Exclude the pictures and retype the entries as written.

Saved data entries >>
-- -- --

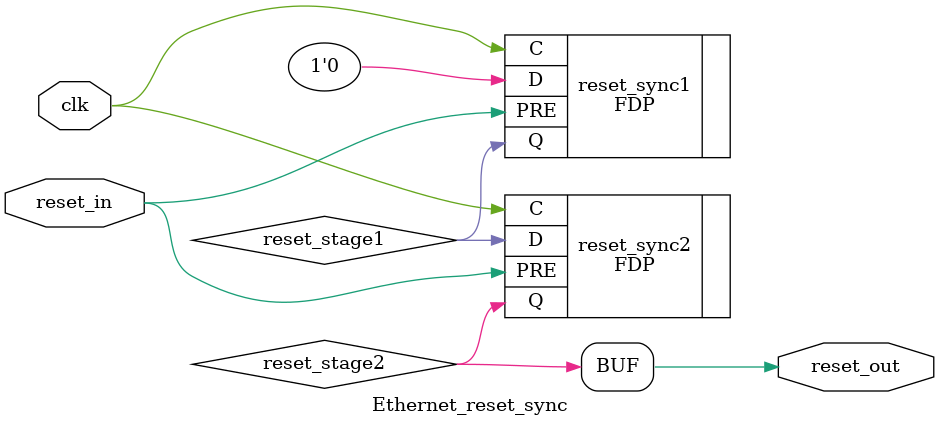
<source format=v>

`timescale 1ps/1ps

module Ethernet_reset_sync #(
  parameter INITIALISE = 2'b11
)
(
   input       reset_in,
   input       clk,
   output      reset_out
);


  (* shreg_extract = "no", ASYNC_REG = "TRUE" *)
  wire  reset_stage1;

  (* shreg_extract = "no", ASYNC_REG = "TRUE" *)
  wire  reset_stage2;

  FDP #(
   .INIT (INITIALISE[0])
  ) reset_sync1 (
  .C  (clk), 
  .PRE(reset_in),
  .D  (1'b0),
  .Q  (reset_stage1) 
  );
  
  FDP #(
   .INIT (INITIALISE[1])
  ) reset_sync2 (
  .C  (clk), 
  .PRE(reset_in),
  .D  (reset_stage1),
  .Q  (reset_stage2) 
  );


assign reset_out = reset_stage2;



endmodule

</source>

-- -- --

PROBLEM SOLUTION >>
<source format=v>

`timescale 1ps/1ps

module Ethernet_reset_sync #(
  parameter INITIALISE = 2'b11
)
(
   input       reset_in,
   input       clk,
   output      reset_out
);


  (* shreg_extract = "no", ASYNC_REG = "TRUE" *)
  wire  reset_stage1;

  (* shreg_extract = "no", ASYNC_REG = "TRUE" *)
  wire  reset_stage2;

  FDP #(
   .INIT (INITIALISE[0])
  ) reset_sync1 (
  .C  (clk), 
  .PRE(reset_in),
  .D  (1'b0),
  .Q  (reset_stage1) 
  );
  
  FDP #(
   .INIT (INITIALISE[1])
  ) reset_sync2 (
  .C  (clk), 
  .PRE(reset_in),
  .D  (reset_stage1),
  .Q  (reset_stage2) 
  );


assign reset_out = reset_stage2;



endmodule

</source>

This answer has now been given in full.